* **Exercise aim**: Could you write out every record below exactly, leaving out any pictures?

-- Records shown follows --

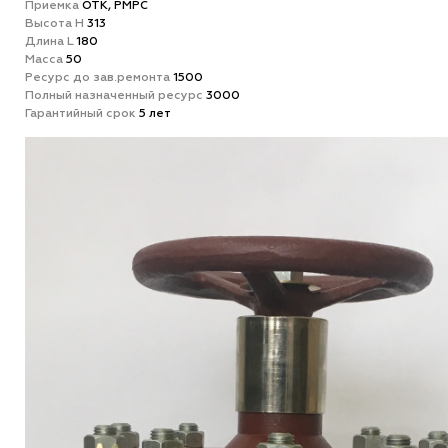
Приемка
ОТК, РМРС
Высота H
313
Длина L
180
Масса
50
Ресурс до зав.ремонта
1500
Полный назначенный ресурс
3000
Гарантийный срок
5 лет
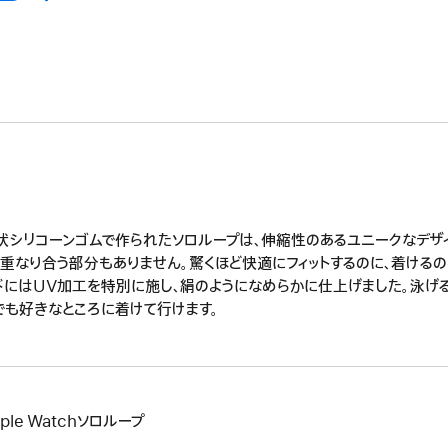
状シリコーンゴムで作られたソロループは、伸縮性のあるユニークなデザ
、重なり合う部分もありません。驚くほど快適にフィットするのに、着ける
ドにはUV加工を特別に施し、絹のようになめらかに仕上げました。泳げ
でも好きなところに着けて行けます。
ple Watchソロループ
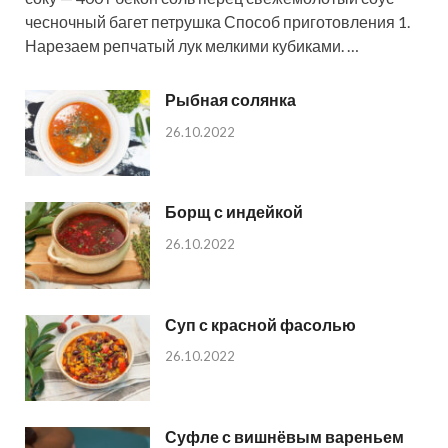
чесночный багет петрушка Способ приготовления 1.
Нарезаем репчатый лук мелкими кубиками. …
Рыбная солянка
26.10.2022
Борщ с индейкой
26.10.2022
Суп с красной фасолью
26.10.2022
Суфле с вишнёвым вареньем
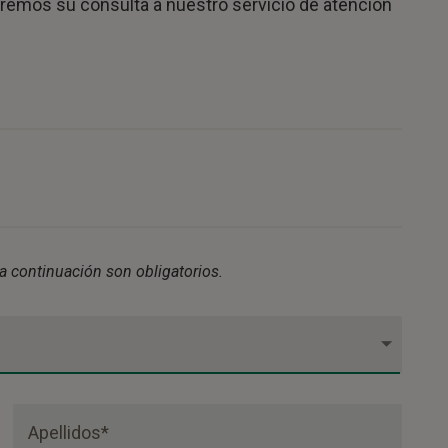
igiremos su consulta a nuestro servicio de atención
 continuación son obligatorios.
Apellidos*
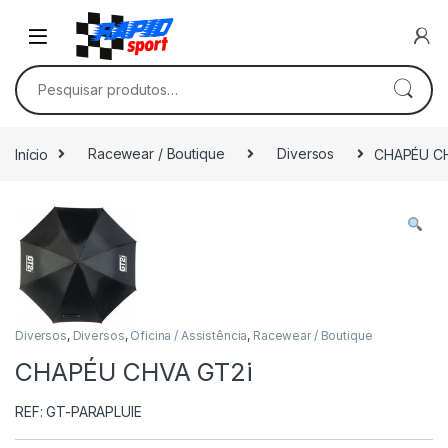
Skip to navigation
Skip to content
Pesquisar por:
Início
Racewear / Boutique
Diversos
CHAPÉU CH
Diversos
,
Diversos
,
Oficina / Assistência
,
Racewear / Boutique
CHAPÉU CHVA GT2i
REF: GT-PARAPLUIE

-- Records shown concluded --

* **Output for this exercise**:
Приемка
ОТК, РМРС
Высота H
313
Длина L
180
Масса
50
Ресурс до зав.ремонта
1500
Полный назначенный ресурс
3000
Гарантийный срок
5 лет
状シリコーンゴムで作られたソロループは、伸縮性のあるユニークなデザ
、重なり合う部分もありません。驚くほど快適にフィットするのに、着ける
ドにはUV加工を特別に施し、絹のようになめらかに仕上げました。泳げ
でも好きなところに着けて行けます。
ple Watchソロループ
чесночный багет петрушка Способ приготовления 1.
Нарезаем репчатый лук мелкими кубиками. …
Рыбная солянка
26.10.2022
Борщ с индейкой
26.10.2022
Суп с красной фасолью
26.10.2022
Суфле с вишнёвым вареньем
igiremos su consulta a nuestro servicio de atención
 continuación son obligatorios.
Apellidos*
Skip to navigation
Skip to content
Pesquisar por:
Início
Racewear / Boutique
Diversos
CHAPÉU CH
Diversos
,
Diversos
,
Oficina / Assistência
,
Racewear / Boutique
CHAPÉU CHVA GT2i
REF: GT-PARAPLUIE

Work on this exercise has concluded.